I'm running dada2 denoise and it seems to be taking a very long time (>24 hrs so far). I am aware that dada2 is known for taking a long time - but I wanted to check that what I am observing is reasonable. I have 15 million reads (2 x 300 bp paired end) representing 16 samples. So does it make sense that it has taken >24 hrs so far? I'm running on a HPC with 5 threads, allocating 5GB memory.

I'm asking this because we plan to run a lot more samples in future, and I would like to understand what I can expect in terms of timing (if we run for example 100 samples, is it going to take a month to run dada2 using such memory allocation? )

EDIT: What sequencing depth are you using? Is there a way of subsampling reads with QIIME2 before running dada2 denoise?

I would appreciate any advice.

Best,

Natalie

ebolyen · October 5, 2018, 7:33pm

Hey @nataliesilmon,

Yeah that should be fine, you can speed it up with more threads (for example we will use 32 sometimes on a dedicated HPC node and they will finish within 2-ish days), but I suspect it has already completed by the time of my response?

I think 12-16gb is a "safe" amount of memory for basically any job with DADA2, it doesn't need a lot, but you might be a little close to a threshold at 5gb.

Goodness no!
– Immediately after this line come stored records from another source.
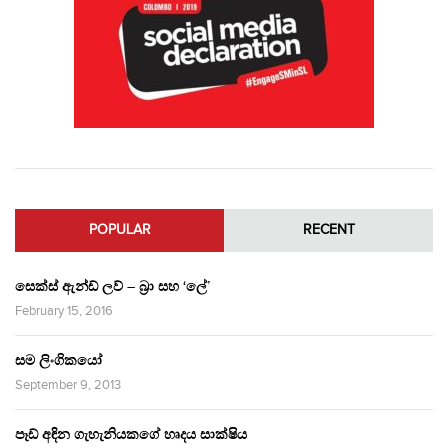
POPULAR
RECENT
සෙක්ස් ඇන්ඩ් ලව් – බ්‍රා සහ ‘ලේ’
February 15, 2016
සම ලිංගිකයෝ
September 9, 2013
පෑඩ් අඳින ගැහැනියකගේ හෘදය සාක්ෂිය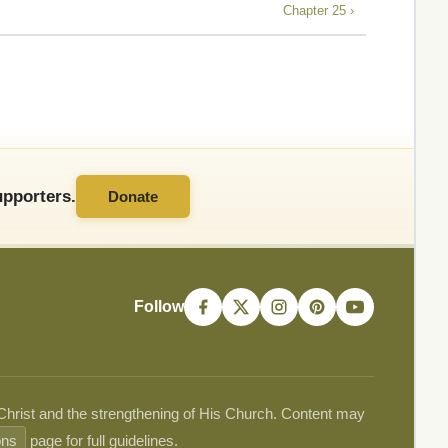
Chapter 25 ›
pporters.
Donate
Follow
 Christ and the strengthening of His Church. Content may
ons
page for full guidelines.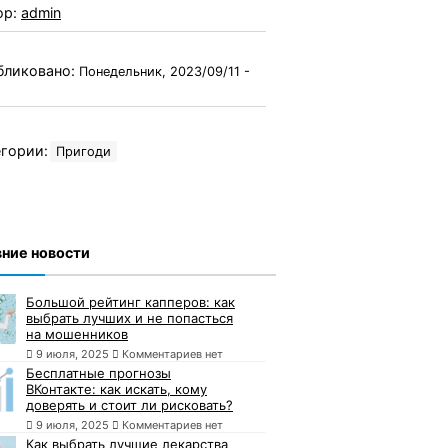
ор:
admin
бликовано:
Понедельник, 2023/09/11 -
гории:
Пригоди
ние новости
Большой рейтинг капперов: как
выбрать лучших и не попасться
на мошенников
9 июля, 2025
Комментариев нет
Бесплатные прогнозы
ВКонтакте: как искать, кому
доверять и стоит ли рисковать?
9 июля, 2025
Комментариев нет
Как выбрать лучшие лекарства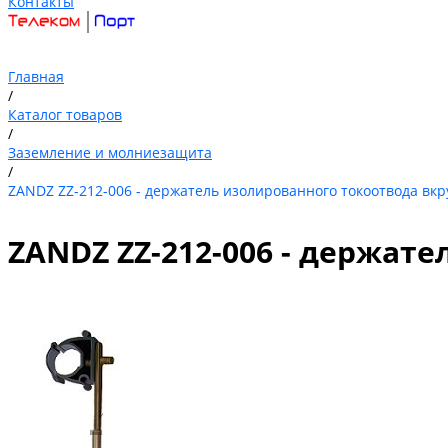
Контакты
Главная
/
Каталог товаров
/
Заземление и молниезащита
/
ZANDZ ZZ-212-006 - держатель изолированного токоотвода вк
ZANDZ ZZ-212-006 - держа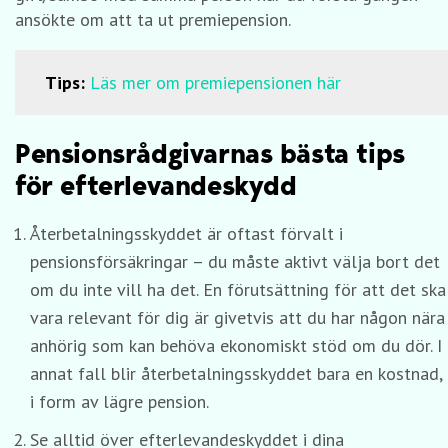
ansökte om att ta ut premiepension.
Tips:
Läs mer om premiepensionen här
Pensionsrådgivarnas bästa tips
för efterlevandeskydd
Återbetalningsskyddet är oftast förvalt i
pensionsförsäkringar – du måste aktivt välja bort det
om du inte vill ha det. En förutsättning för att det ska
vara relevant för dig är givetvis att du har någon nära
anhörig som kan behöva ekonomiskt stöd om du dör. I
annat fall blir återbetalningsskyddet bara en kostnad,
i form av lägre pension.
Se alltid över efterlevandeskyddet i dina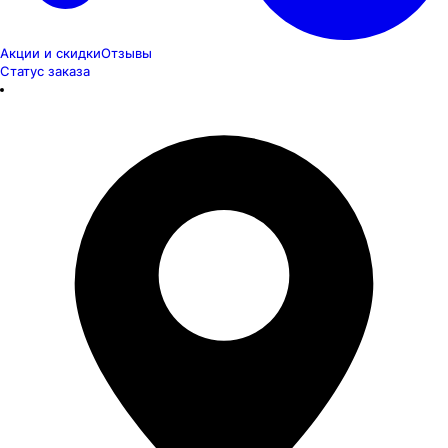
Акции и скидки
Отзывы
Статус заказа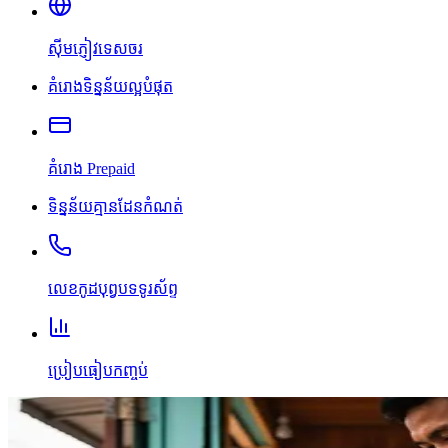
ស៊ីមភ្ញៀវទេសចរ
គំរោងទិន្នន័យល្អបំផុត
គំរោង Prepaid
ទិន្នន័យគ្មានដែនកំណត់
លេខកូដបុព្វបទទូរស័ព្ទ
ប្រៀបធៀបកញ្ចប់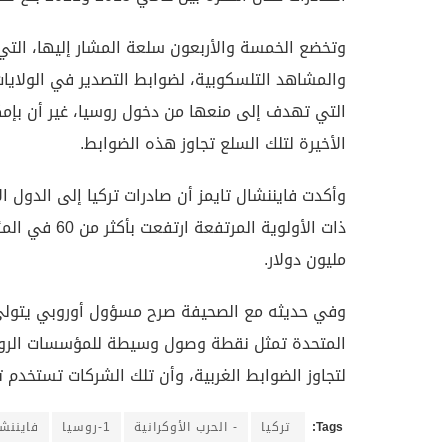
وتخضع الخمسة والأربعون سلعة المشار إليها، التي 
والمشاهد التلسكوبية، لضوابط التصدير في الولايات 
التي تهدف إلى منعها من دخول روسيا، غير أن بإم
الأخيرة لتلك السلع تجاوز هذه الضوابط.
مليون دولار.
وفي حديثه مع الصحيفة صرح مسؤول أوروبي يتولى ال
المتحدة تمثل نقطة وصول وسيطة للمؤسسات الروسي
لتجاوز الضوابط الغربية، وأن تلك الشركات تستخدم 
Tags:
‌ ‌تركيا
- الحرب الأوكرانية
1-روسيا
فايننشا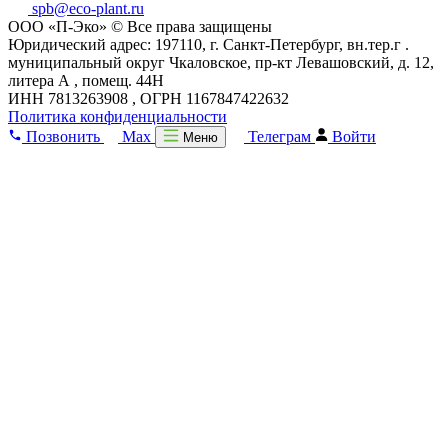
spb@eco-plant.ru
ООО «П-Эко» © Все права защищены
Юридический адрес: 197110, г. Санкт-Петербург, вн.тер.г .
муниципальный округ Чкаловское, пр-кт Левашовский, д. 12,
литера А , помещ. 44Н
ИНН 7813263908 , ОГРН 1167847422632
Политика конфиденциальности
Позвонить
Max
Телеграм
Войти
Меню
The longest I have seen is a week (prior to some optimizations that were made) and that was with ~10gb of compressed data with only 12 or so cores.

We don't have a good way to subsample or partition data in QIIME 2, that's something we could really use though.

nataliesilmon · October 8, 2018, 4:57pm

Thank you very much Evan! It completed after 5 days with 15 million PE reads. In the meantime I subsampled 10k and 100k reads from the fastq files to get an idea - using the tool seqtk.

system · November 8, 2018, 10:57pm

This topic was automatically closed 31 days after the last reply. New replies are no longer allowed.